Section 8 Housing in Kansas City, MO

Waitlist status, voucher-friendly neighborhoods, and tenant resources across 3 public housing authorities serving the metro area. Every fact source-cited.

3

PHAs serving metro

1

Waitlists open / lottery

2

Waitlists closed

2,221,343

Metro population (2023)

In the Kansas City, MO-KS metro, three main housing authorities run the voucher program. The Housing Authority of Kansas City, Missouri (HAKC) keeps its Section 8 waitlist open on a rolling basis, while the Kansas City, Kansas Housing Authority (KCKHA) and Johnson County Housing Authority (JCHA) waitlists are closed with no 2026 opening planned. Waits typically run 1 to 5 years. Kansas City, Missouri passed a source-of-income discrimination ban in 2024, but a federal court paused it in February 2025 and Missouri's governor signed a state law in July 2025 that lets landlords refuse Section 8 tenants, so voucher holders in Missouri currently have weak legal protection against refusal.

Waitlist Status: Where to Apply

MO002

open

Housing Authority of Kansas City, Missouri (HAKC). Section 8 HCV waitlist open on a rolling, indefinite basis; apply via Bob.ai online portal. Estimated wait 1-5 years; average recent wait was about 49 months. Office: 3822 Summit St, (816) 968-4100.

Source: affordablehousingonline.com

KS001

closed

Kansas City, Kansas Housing Authority (KCKHA). Section 8 HCV waitlist closed; last opened Aug 30-Sep 1, 2023, no reopening announced. Public Housing waitlist open until further notice. Office: 1124 North 9th Street, (913) 281-3300.

Source: affordablehousingonline.com

KS162

closed

Johnson County Housing Authority (JCHA). HCV waitlist closed, no plans to open in 2026 due to federal budget constraints. Last opened one day, July 31, 2024, for first 600 applicants. Serves Johnson County KS excluding Olathe. Phone (913) 715-6600.

Source: jocogov.org

Where to apply and which waitlists are open

Three housing authorities run vouchers in this metro. The Housing Authority of Kansas City, Missouri (HAKC) is the one to apply to first: its Section 8 waitlist stays open on a rolling, indefinite basis. The HAKC Section 8 Housing Choice Voucher waiting list is open indefinitely, with an estimated wait of about 1 to 5 years. Apply online through HAKC's Bob.ai portal. One common application covers all voucher programs including 18 Project-Based Voucher properties, so you submit once and land on multiple waitlists automatically.

The other two authorities are closed. KCKHA last accepted Section 8 applications from August 30 to September 1, 2023, with no notice of when it will reopen. The Johnson County Housing Authority voucher waitlist is closed with no plans to open in 2026 due to federal budget constraints. If you want a Johnson County voucher, watch for a short one-day opening like the one on July 31, 2024. Keep your contact info current with any authority you join, or you will be dropped.

Sources: affordablehousingonline.com, hakc.org, affordablehousingonline.com, jocogov.org, jocogov.org

How much rent the voucher covers

HAKC sets payment standards that cap how much rent the voucher will cover. HAKC payment standards are $1,083 for a studio, $1,207 for one bedroom, $1,383 for two bedrooms, and about $1,800 for three bedrooms, including utilities. You pay about 30% of your adjusted monthly income toward rent and utilities, and if the rent is above the payment standard you cover the difference, but on a new unit you cannot pay more than 40% of your adjusted monthly income.

▸ **DATA**
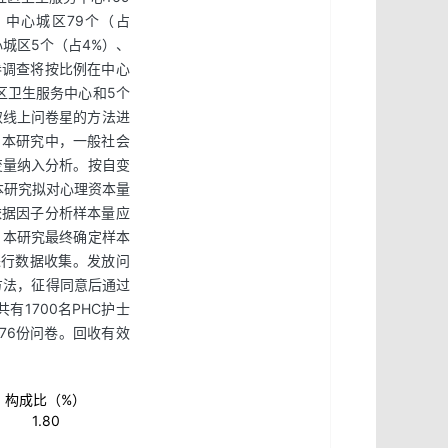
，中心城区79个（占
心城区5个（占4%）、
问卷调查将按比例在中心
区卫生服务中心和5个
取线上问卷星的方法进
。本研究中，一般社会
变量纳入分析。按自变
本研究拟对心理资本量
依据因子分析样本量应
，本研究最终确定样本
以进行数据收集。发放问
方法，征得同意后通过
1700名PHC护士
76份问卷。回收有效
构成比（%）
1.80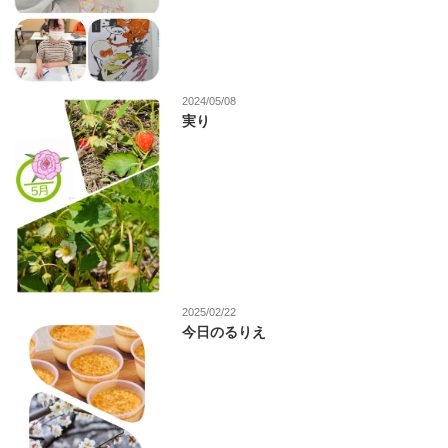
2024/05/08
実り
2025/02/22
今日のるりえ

▸ **TASK REQUIREMENTS**
- A) Name every public housing authority that the Section 8 housing page lists as serving the Kansas City metro.
- B) Print the stretch of the Section 8 housing page from "Johnson County Housing Authority (JCHA)." through "Phone (913) 715-6600.".
Nothing here depends on the lines.

▸ **ANSWERS TO THIS EXERCISE**
- A)
- Housing Authority of Kansas City, Missouri (HAKC)
- Kansas City, Kansas Housing Authority (KCKHA)
- Johnson County Housing Authority (JCHA)

- B)
Johnson County Housing Authority (JCHA). HCV waitlist closed, no plans to open in 2026 due to federal budget constraints. Last opened one day, July 31, 2024, for first 600 applicants. Serves Johnson County KS excluding Olathe. Phone (913) 715-6600.